I'm thankful I don't have a criminal record (yet). I'm thankful I don't live in Saudi Arabia,
where Christmas trees are contraband. Making Christmas illegal would be one of the few ways
to make it worse than it is. I'm thankful to be relatively healthy and not too fat.
I'm thankful my brain has never been jabbed with an ice pick. I'm happy to have a comfy couch,
high-speed internet, and a mosquito-free, air-conditioned living space. With running water
that won't make me sick if I drink it. I'm happy that although about 25% of Americans
voted for Bush, 75% didn't (100% of the nonvoters + 50% of those who voted).
I'm happy that although Bush's regime are making out like bandits with this war,
El Presidente has a 35% approval rating and I can call him a stinking crook on this web site
without the Tonton Macoute
coming to murder me in my sleep (yet).
This one is probably a bit unusual: I'm thankful I'm not a celebrity. I'm thankful to be
relatively anonymous. I wish I could be even more anonymous. Anonymnity = freedom.
I'm thankful that I can end this entry right here, because I'm not being graded on this.
30
November
2005
23:59 Pacific Daylight Time
Eleven-and-a-Half Hour
Faust by Goethe. Dr. Faustus by Marlowe.
There are several versions of the same story. It's one of those deal-with-the-devil stories.
But I think it says a lot about human nature--Faust is never truly happy, despite getting
whatever his heart desires.
The inability to be happy is, essentially, hell. Sulfur and brimstone got nothing on what
can take place inside of your head. My heart goes out to all those dumbfuck tweakers
who blew all the pleasure circuits in their brains. I don't think they ever fully recover.
Rotting teeth is bad enough, but methamphetamine rots the brain, too.
Why are people unhappy? Are they spoiled? People in the third world aren't all taking Prozac.
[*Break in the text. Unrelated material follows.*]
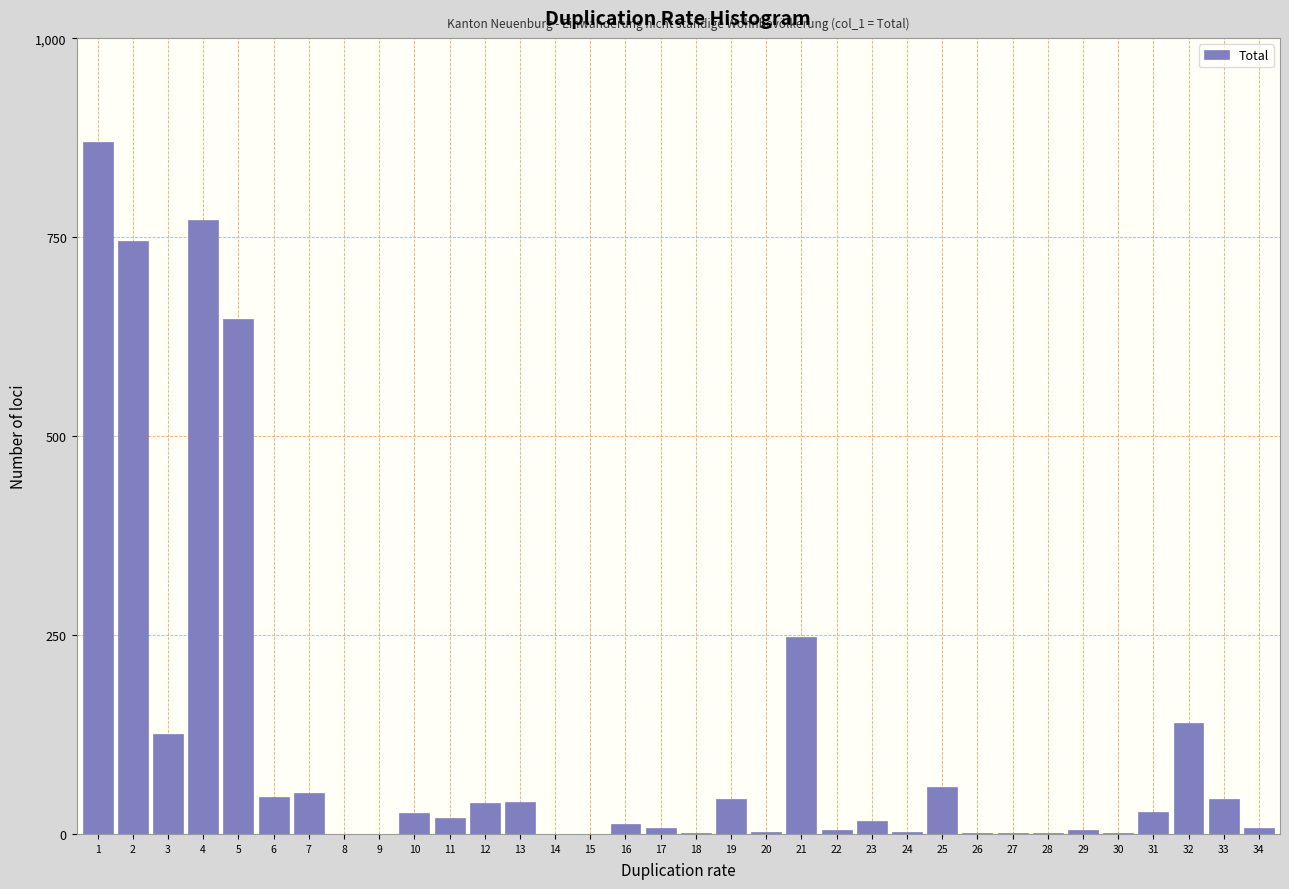

What is the sum of all values?

4006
Even if they could afford it, the incidence of depression is lower. So wealth is not the key
to happiness, but we already should have known that. People with idle time on their hands
think too much, which can get them into trouble. People who stay busy don't have time
to be depressed. Hmm . . . that does fit with the Hindu notion of karma yoga, or salvation
via selfless deeds.
Besides having too much idle time, people must have some other reason for being so unhappy.
At least, in comparison with a dog or cat. Something about being smart requires a tradeoff
in happiness, I think. Or maybe it just makes happiness harder to attain. Who can really say.
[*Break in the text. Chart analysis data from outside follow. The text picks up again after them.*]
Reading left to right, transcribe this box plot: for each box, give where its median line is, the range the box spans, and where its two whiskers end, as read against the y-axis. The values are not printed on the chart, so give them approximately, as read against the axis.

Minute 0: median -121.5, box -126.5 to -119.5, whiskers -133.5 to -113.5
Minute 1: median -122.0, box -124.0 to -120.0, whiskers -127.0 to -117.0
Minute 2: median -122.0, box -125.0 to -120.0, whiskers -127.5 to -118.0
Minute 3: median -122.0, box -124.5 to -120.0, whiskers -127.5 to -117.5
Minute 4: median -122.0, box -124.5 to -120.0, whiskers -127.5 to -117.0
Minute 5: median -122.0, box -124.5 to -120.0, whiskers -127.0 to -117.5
Buddhists say desire is the root of unhappiness, so they meditate to eliminate desire.
Desire being the root of unhappiness would explain why Faust could never be happy:
fulfilling desires just seeds even more desire, feeding the beast. What if Faust had made a
deal with the devil to eliminate his desire?
Midnight approacheth. December is here, and I bid you good night.